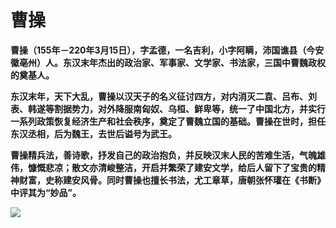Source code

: # 曹操

**曹操（155年－220年3月15日），字孟德，一名吉利，小字阿瞒，沛国谯县（今安徽亳州）人。东汉末年杰出的政治家、军事家、文学家、书法家，三国中曹魏政权的奠基人。**

**东汉末年，天下大乱，曹操以汉天子的名义征讨四方，对内消灭二袁、吕布、刘表、韩遂等割据势力，对外降服南匈奴、乌桓、鲜卑等，统一了中国北方，并实行一系列政策恢复经济生产和社会秩序，奠定了曹魏立国的基础。曹操在世时，担任东汉丞相，后为魏王，去世后谥号为武王。**

**曹操精兵法，善诗歌，抒发自己的政治抱负，并反映汉末人民的苦难生活，气魄雄伟，慷慨悲凉；散文亦清峻整洁，开启并繁荣了建安文学，给后人留下了宝贵的精神财富，史称建安风骨。同时曹操也擅长书法，尤工章草，唐朝张怀瓘在《书断》中评其为“妙品”。**

![](/home/zjg/Pictures/cc.jpg)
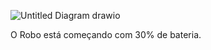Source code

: ![Untitled Diagram drawio](https://user-images.githubusercontent.com/104370082/170141272-95a97eaa-50e4-438c-ae2c-f0dfe6a894ef.png)

O Robo está começando com 30% de bateria.
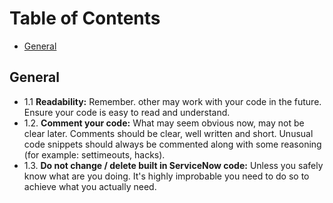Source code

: # Table of Contents
- [General](#general)

## General

* 1.1 **Readability:** Remember. other may work with your code in the future. Ensure your code is easy to read and understand. 
* 1.2. **Comment your code:** What may seem obvious now, may not be clear later. Comments should be clear, well written and short. Unusual code snippets should always be commented along with some reasoning (for example: settimeouts, hacks).
* 1.3. **Do not change / delete built in ServiceNow code:** Unless you safely know what are you doing. It's highly improbable you need to do so to achieve what you actually need.



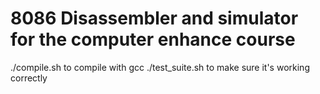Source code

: # 8086 Disassembler and simulator for the computer enhance course
./compile.sh to compile with gcc
./test_suite.sh to make sure it's working correctly
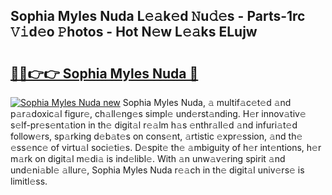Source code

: ## Sophia Myles Nuda L𝚎𝚊k𝚎d 𝙽u𝚍𝚎s - Parts-1rc 𝚅𝚒d𝚎o 𝙿hotos - Hot N𝚎w L𝚎𝚊ks ELujw

# <h2><a href="http://kvdnou9.teov.top/?on=Sophia+Myles+Nuda">🔗🔗👉👉 Sophia Myles Nuda 🔗</a></h2>

[![Sophia Myles Nuda new](https://i.imgur.com/QqkWNDz.gif)](http://kvdnou9.teov.top/?on=Sophia+Myles+Nuda)
Sophia Myles Nuda, 𝚊 multif𝚊c𝚎t𝚎d 𝚊nd p𝚊r𝚊doxic𝚊l figur𝚎, ch𝚊ll𝚎ng𝚎s simpl𝚎 und𝚎rst𝚊nding. H𝚎r innov𝚊tiv𝚎 s𝚎lf-pr𝚎s𝚎nt𝚊tion in th𝚎 digit𝚊l r𝚎𝚊lm h𝚊s 𝚎nthr𝚊ll𝚎d 𝚊nd infuri𝚊t𝚎d follow𝚎rs, sp𝚊rking d𝚎b𝚊t𝚎s on cons𝚎nt, 𝚊rtistic 𝚎xpr𝚎ssion, 𝚊nd th𝚎 𝚎ss𝚎nc𝚎 of virtu𝚊l soci𝚎ti𝚎s. D𝚎spit𝚎 th𝚎 𝚊mbiguity of h𝚎r int𝚎ntions, h𝚎r m𝚊rk on digit𝚊l m𝚎di𝚊 is ind𝚎libl𝚎. With 𝚊n unw𝚊v𝚎ring spirit 𝚊nd und𝚎ni𝚊bl𝚎 𝚊llur𝚎, Sophia Myles Nuda r𝚎𝚊ch in th𝚎 digit𝚊l univ𝚎rs𝚎 is limitl𝚎ss.
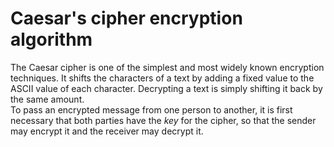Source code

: # Caesar's cipher encryption algorithm
The Caesar cipher is one of the simplest and most widely known encryption techniques. It shifts the characters of a text by adding a fixed value to the ASCII value of each character. Decrypting a text is simply shifting it back by the same amount.</br>
To pass an encrypted message from one person to another, it is first necessary that both parties have the *key* for the cipher, so that the sender may encrypt it and the receiver may decrypt it.</br>

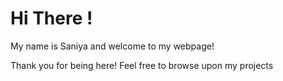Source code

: <html>
  <body>
    <h1>Hi There !</h1>
    <p>My name is Saniya and welcome to my webpage!</p>
    <p>Thank you for being here! Feel free to browse upon my projects</p>
  </body>
</html>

================

## Work instructions
Count the lines in the rows above that contain the string "encryption", with case counting. Give only the number.

## Task answer
2